*** DATASET RECORDS
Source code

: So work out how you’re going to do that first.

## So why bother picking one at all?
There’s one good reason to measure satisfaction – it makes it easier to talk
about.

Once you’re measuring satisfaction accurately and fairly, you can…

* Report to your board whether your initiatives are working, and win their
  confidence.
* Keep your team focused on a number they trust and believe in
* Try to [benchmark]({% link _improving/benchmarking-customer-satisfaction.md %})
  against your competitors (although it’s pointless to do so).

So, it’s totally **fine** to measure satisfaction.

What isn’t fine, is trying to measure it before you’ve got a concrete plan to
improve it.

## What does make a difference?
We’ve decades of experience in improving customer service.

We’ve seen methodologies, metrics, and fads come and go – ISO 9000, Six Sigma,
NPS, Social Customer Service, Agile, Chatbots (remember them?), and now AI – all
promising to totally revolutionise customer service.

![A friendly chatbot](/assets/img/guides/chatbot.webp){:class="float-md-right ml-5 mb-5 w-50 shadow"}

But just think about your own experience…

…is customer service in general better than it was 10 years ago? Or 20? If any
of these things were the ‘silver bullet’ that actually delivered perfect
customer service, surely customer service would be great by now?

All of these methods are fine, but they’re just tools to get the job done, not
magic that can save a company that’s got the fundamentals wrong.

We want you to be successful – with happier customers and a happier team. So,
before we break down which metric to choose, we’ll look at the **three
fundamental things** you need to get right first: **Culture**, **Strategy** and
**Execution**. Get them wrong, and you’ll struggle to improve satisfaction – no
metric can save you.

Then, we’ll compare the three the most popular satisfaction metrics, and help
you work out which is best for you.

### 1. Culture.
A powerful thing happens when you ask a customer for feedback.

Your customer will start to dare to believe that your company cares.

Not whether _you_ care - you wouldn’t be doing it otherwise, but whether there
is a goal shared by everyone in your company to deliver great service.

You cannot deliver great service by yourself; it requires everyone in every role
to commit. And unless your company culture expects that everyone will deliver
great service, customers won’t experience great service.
******
*** DATASET RECORDS
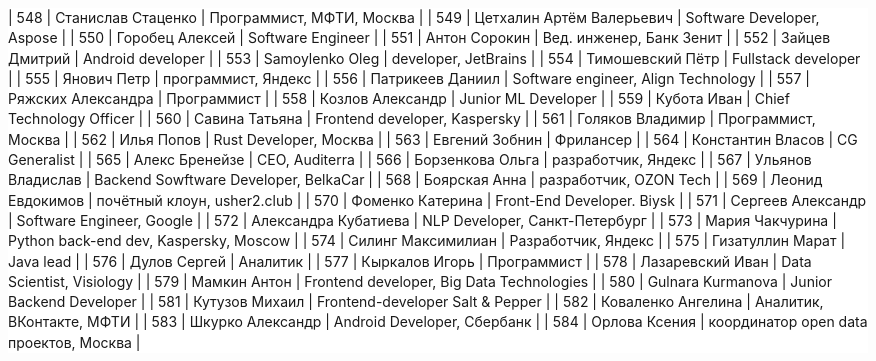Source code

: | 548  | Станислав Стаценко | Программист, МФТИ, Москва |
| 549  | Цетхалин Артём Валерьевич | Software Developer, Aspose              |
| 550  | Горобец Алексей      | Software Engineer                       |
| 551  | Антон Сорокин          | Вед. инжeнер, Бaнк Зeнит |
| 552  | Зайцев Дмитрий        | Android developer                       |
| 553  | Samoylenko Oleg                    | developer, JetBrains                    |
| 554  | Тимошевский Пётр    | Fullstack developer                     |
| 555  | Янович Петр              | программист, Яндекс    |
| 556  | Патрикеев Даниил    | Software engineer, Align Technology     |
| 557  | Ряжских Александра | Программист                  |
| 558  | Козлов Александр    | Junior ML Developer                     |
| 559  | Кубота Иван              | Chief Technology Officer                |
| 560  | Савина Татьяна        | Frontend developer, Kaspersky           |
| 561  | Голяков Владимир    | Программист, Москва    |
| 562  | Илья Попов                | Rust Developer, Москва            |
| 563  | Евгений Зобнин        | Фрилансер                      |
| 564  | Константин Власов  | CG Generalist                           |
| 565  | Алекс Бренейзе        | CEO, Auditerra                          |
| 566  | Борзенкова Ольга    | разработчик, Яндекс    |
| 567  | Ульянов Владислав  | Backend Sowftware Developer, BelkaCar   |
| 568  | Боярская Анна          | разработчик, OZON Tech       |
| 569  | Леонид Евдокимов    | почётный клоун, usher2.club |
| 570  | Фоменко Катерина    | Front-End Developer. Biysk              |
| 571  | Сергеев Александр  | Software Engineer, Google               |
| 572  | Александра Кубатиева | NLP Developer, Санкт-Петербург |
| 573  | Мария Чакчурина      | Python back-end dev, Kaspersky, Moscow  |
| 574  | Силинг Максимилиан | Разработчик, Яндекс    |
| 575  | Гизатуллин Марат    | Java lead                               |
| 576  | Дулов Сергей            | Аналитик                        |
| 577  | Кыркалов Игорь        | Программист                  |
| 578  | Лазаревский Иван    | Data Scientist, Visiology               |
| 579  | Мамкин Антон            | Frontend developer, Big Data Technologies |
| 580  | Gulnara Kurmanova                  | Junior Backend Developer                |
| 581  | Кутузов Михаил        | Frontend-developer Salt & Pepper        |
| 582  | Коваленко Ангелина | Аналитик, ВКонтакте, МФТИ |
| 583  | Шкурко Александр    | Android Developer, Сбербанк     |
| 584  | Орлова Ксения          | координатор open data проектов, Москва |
******
→ ACTIVITY:
Reprint exactly the lines above that start at the one with "ВКонтакте, МФТИ |" and end at the one with "проектов, Москва |", keeping both and adding none.

→ RESULT:
| 582  | Коваленко Ангелина | Аналитик, ВКонтакте, МФТИ |
| 583  | Шкурко Александр    | Android Developer, Сбербанк     |
| 584  | Орлова Ксения          | координатор open data проектов, Москва |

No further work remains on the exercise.